RE: Re: virus: Re:[genius] Sexism

Sodom (
Thu, 25 Feb 1999 12:48:20 -0500

>>Kristy wrote:
>>You must
>>realize that for most sexual-assault survivors, they are screwed up for
>>rest of their life, and they do indeed suffer every single day.>>

>Very true, very true.
>In fact, it's true of most people, regardless of what they have survived,
>isn't it?
>If studies showed that sexual-assault survivors became more successful in
>their lives than the rest, would you then be in favor of sexual assault?
>Of course not.
>This is a classic example of a quandary that cannot be solved within Level

>We can be happy and successful by choosing the attitudes with which we look
>at the past, present, and future. The same attitudes are not "correct" for
>everyone nor in every situation. You are trying to change people's
>to fit an agenda you have. People are very resistant to having their
>attitudes changed, even if they are stupid, counterproductive, even
>self-destructive attitudes.
>Kristy, few people are "for" rape. Think about what you are trying to
>accomplish and how best to achieve it. Telling other people they are wrong
>may just entrench them even more strongly. It is very unlikely to change
>anyone's mind and leaves a trail of bitterness.
>Richard Brodie

Kristy, you are most certainly correct about the psychological difficulties regarding Rape. In my experience, almost all the Women I have had "relations" with, have told me of being raped at least once, many had much more heinous stories that I would rather not mention. Richard is definitely correct when he states that "We can be happy and successful by choosing the attitudes with which we look at the past, present, and future.". I have enough experience with rape victims in a personal relationship that I can say a few things about it - I will limit my discussion to women with whom I have been intimate AND close to emotionally.

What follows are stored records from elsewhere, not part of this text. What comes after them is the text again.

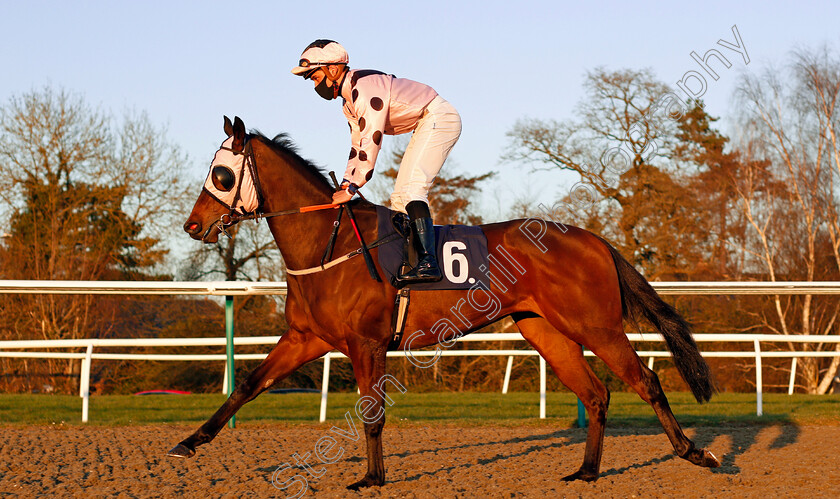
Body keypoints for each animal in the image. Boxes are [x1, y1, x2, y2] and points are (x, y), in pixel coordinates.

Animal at [172, 116, 720, 488]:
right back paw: (586, 472)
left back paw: (695, 453)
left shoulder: (366, 343)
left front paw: (372, 478)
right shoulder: (306, 337)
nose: (192, 225)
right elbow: (247, 386)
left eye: (221, 173)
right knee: (596, 393)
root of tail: (595, 239)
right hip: (545, 330)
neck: (328, 244)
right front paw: (187, 443)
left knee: (645, 381)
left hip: (596, 326)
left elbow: (372, 412)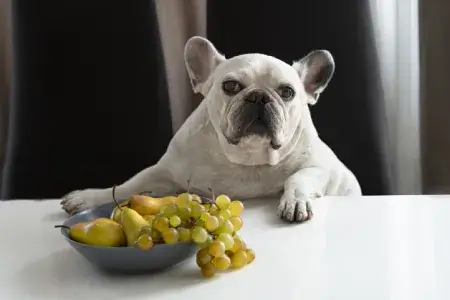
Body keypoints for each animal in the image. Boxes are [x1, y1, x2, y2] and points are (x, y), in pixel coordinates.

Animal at [59, 36, 362, 221]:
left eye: (287, 92)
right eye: (230, 86)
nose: (259, 97)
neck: (249, 159)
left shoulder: (321, 167)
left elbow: (298, 178)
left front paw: (294, 202)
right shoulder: (166, 172)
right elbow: (131, 185)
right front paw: (89, 197)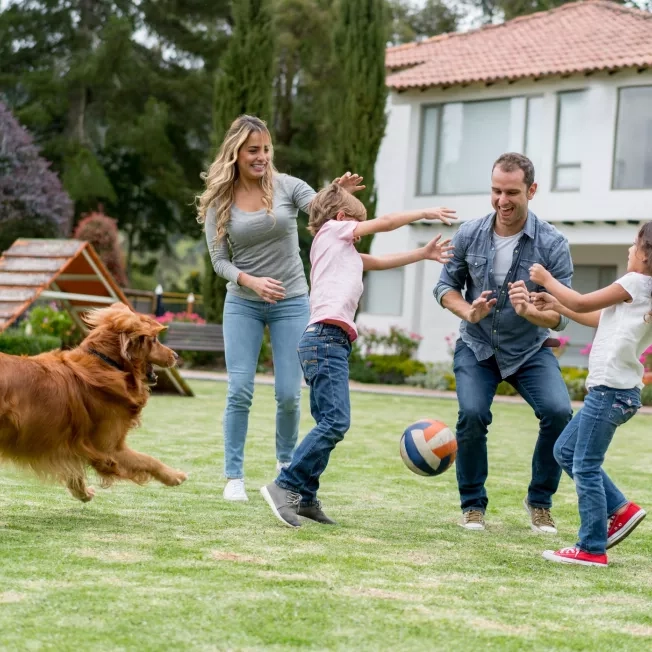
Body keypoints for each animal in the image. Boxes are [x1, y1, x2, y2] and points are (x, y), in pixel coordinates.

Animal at [0, 304, 188, 502]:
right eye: (154, 340)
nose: (176, 355)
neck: (107, 365)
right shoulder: (109, 449)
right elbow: (148, 459)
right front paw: (174, 476)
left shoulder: (72, 445)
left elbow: (75, 474)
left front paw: (82, 492)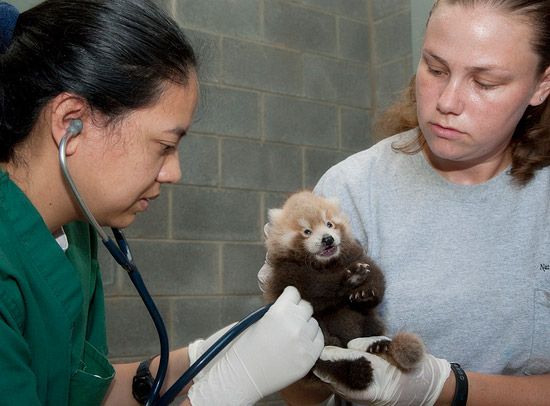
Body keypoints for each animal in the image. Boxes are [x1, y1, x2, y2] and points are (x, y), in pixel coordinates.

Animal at [264, 192, 426, 392]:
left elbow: (375, 274)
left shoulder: (355, 253)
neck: (327, 264)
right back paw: (355, 370)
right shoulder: (288, 274)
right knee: (326, 361)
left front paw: (365, 293)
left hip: (369, 321)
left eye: (329, 224)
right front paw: (349, 279)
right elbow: (316, 289)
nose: (327, 239)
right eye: (307, 231)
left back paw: (376, 345)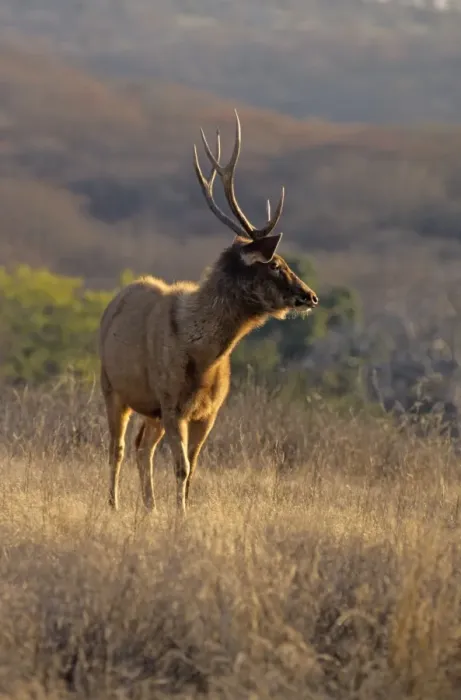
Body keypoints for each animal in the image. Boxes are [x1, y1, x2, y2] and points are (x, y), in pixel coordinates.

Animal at [98, 110, 318, 516]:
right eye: (275, 264)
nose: (310, 296)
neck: (202, 355)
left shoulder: (207, 411)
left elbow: (193, 468)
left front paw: (180, 512)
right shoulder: (172, 403)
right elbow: (182, 467)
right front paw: (180, 516)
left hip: (150, 408)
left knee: (141, 447)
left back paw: (150, 507)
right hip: (112, 386)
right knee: (117, 448)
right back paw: (114, 504)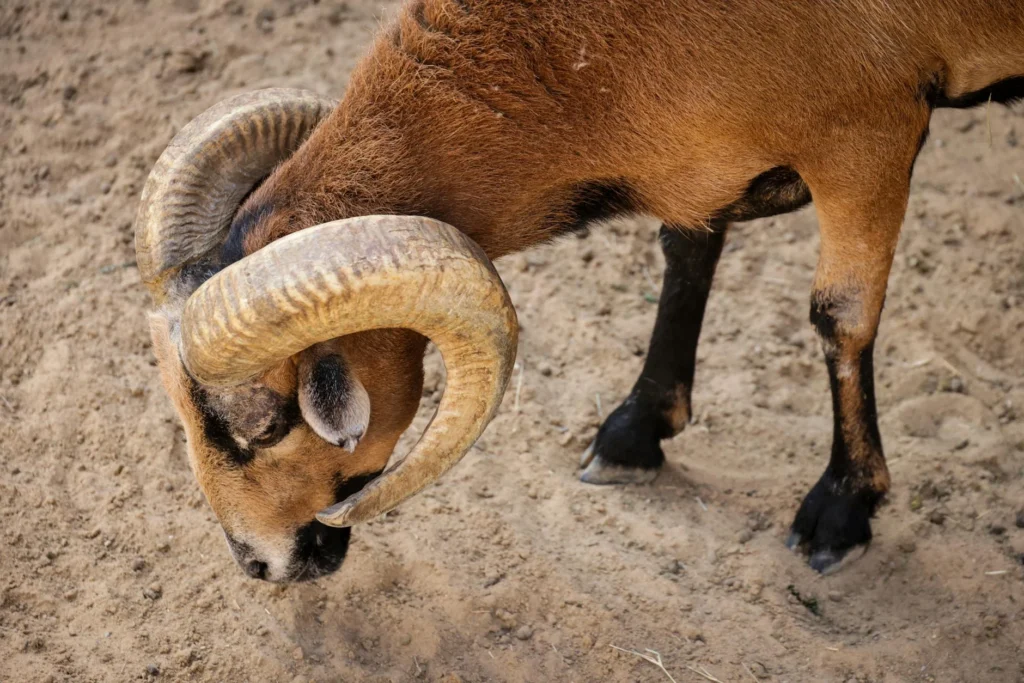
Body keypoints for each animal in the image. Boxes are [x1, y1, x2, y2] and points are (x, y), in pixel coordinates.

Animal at [136, 0, 1024, 581]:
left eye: (266, 423)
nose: (258, 563)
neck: (582, 48)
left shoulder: (867, 132)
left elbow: (839, 317)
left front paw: (841, 510)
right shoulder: (703, 156)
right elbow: (686, 250)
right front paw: (635, 434)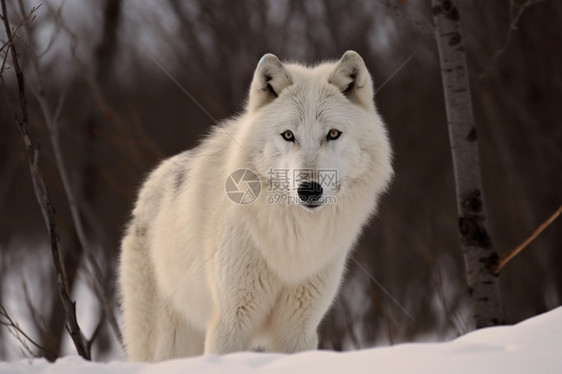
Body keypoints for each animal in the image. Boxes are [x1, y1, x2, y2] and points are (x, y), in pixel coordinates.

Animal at [118, 51, 390, 360]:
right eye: (288, 135)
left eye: (333, 134)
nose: (309, 190)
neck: (292, 241)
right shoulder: (229, 323)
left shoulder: (298, 330)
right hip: (168, 340)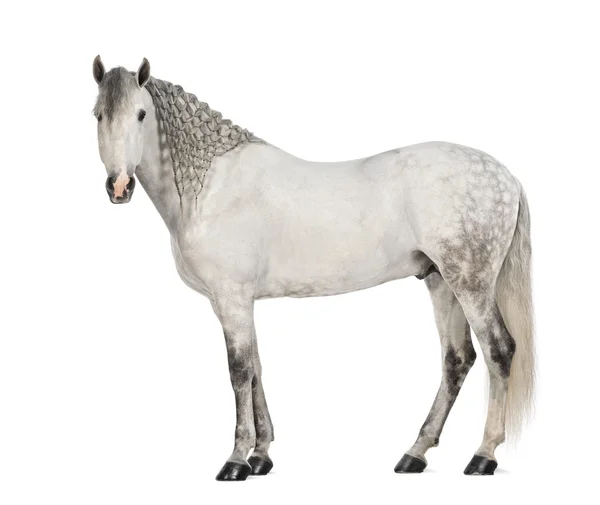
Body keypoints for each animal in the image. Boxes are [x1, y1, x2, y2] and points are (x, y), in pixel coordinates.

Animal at [92, 56, 536, 480]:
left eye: (141, 114)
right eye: (98, 114)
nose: (119, 187)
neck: (211, 186)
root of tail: (507, 177)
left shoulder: (232, 298)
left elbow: (239, 371)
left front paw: (236, 460)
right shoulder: (234, 303)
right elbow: (256, 368)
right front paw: (260, 456)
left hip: (471, 283)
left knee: (498, 350)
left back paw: (483, 456)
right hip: (442, 282)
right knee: (456, 360)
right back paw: (415, 454)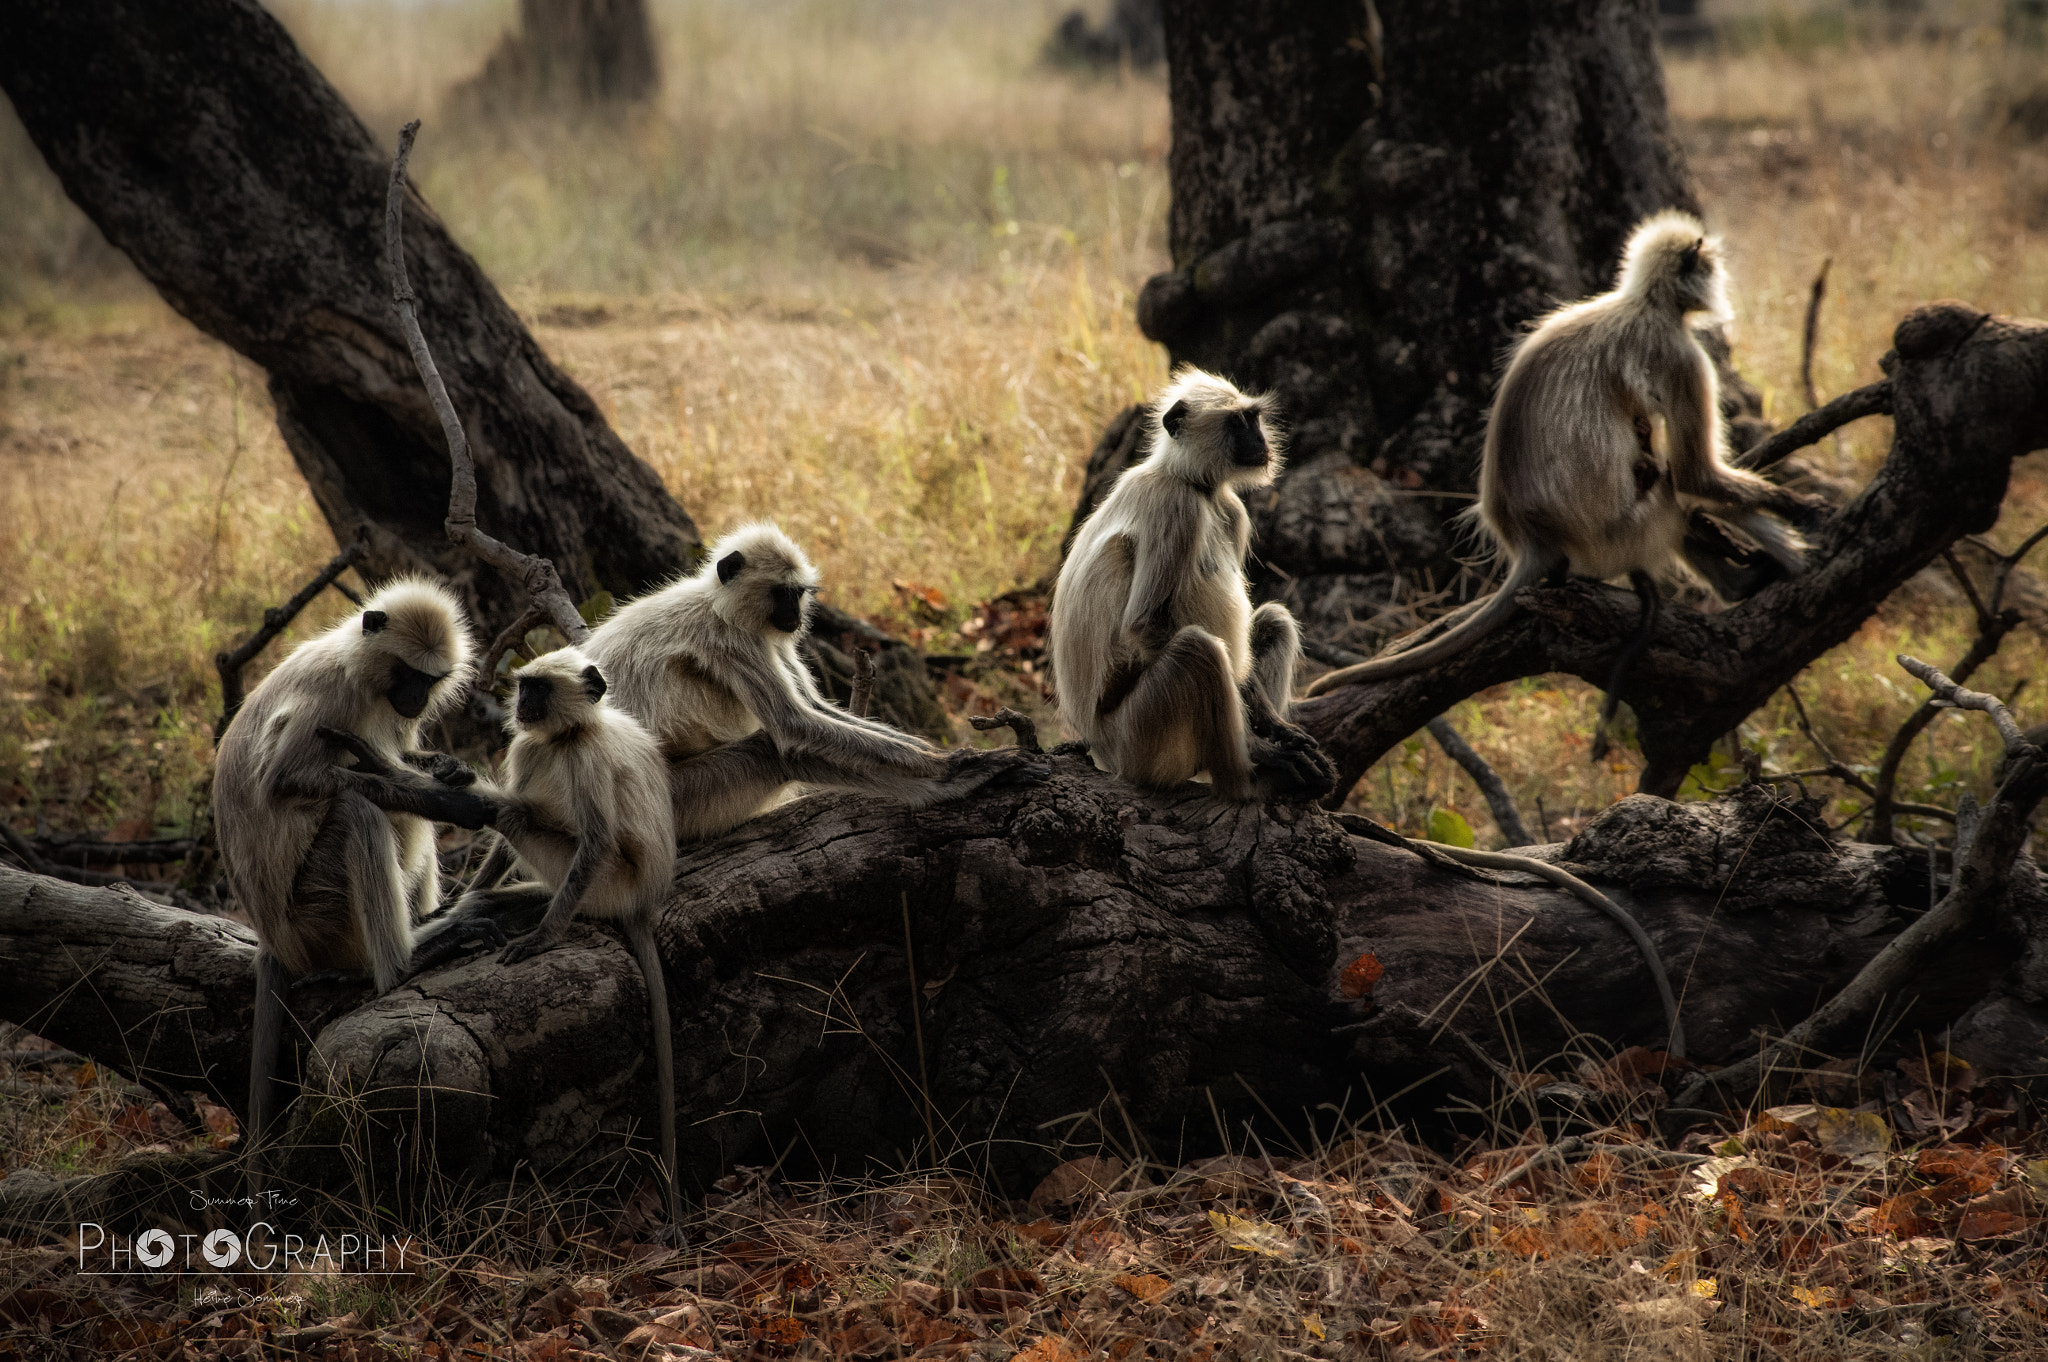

1> In my experience, about 60% of women I know have specifically told me they have been raped.
2> The 3 responses most common in my experience are: a. About 50%: Dealed well with it and improved their understanding of men. Fully functional, ready and willing sexually. Still angry and upset but the anger is directed.
b. About 30%: Not-stable. Not accepting of what happened but generally "block" the thought from their lives the best they can. Occasional freak outs and instabilities that have gotten me concerned. Usually still ready and willing to have a healthy sex life. And don't hate "men". c. About 20%: Blocked out entirely until emotional explosion did serious emotional damage. Dysfunctional sexually and emotionally. Medicated and still unaccepting of reality. I am VERY familiar with this situation - too much so. Lack of trust in men makes it very difficult for a caring male to help, this is the most distressing aspect. 3> Those in group A are, in my experience, the brightest and generally most successful. A close friend "Lisa" experienced the most extreme rape I know of or have heard of. When she gave me the details I was aghast and amazed what the human soul could handle. With a great deal of admiration, I stayed with Lisa for a while, and her courage and strength of spirit amazed me. 4> Group B is a bit different. "Julie" would go between extremes and sometimes was a great burden emotionally. "Julie" is a very religious person and had several other "man" related problems - not only that, she has her doctorate in Physics. Her and I would argue "god" endlessly and love doing it. She was sexually functional and did not seem to associate "men" with "rape". Our relationship flourished.
5> Group C is where I have the most experience - unfortunately. I have spent many years with one of these. It has caused so much suffering and pain for both this person and myself, that it has nearly cost us our relationship several times. I am paying dearly for the offenses of another man from 15 yrs ago. This problem does not go away, and seldom improves. I know this person better than any other person - yet the damage caused by a single "questionable" rape was far more than the severe rape case in group A.. I love this person very much, but she is philosophically challenged and does not have the reasoning tools that most people here take for granted. Without these tools, or even the tools to use these tools, I suspect that improvement will take a long time.

My point is - the perspective of the victim can turn an event into something positive (even if the event itself was decidedly not positive). The pain can be self perpetuating in a mentality that hosts fear well, and is inflexible. Those with flexible and thought out philosophies, seemed to be far more balanced after such an awful experience.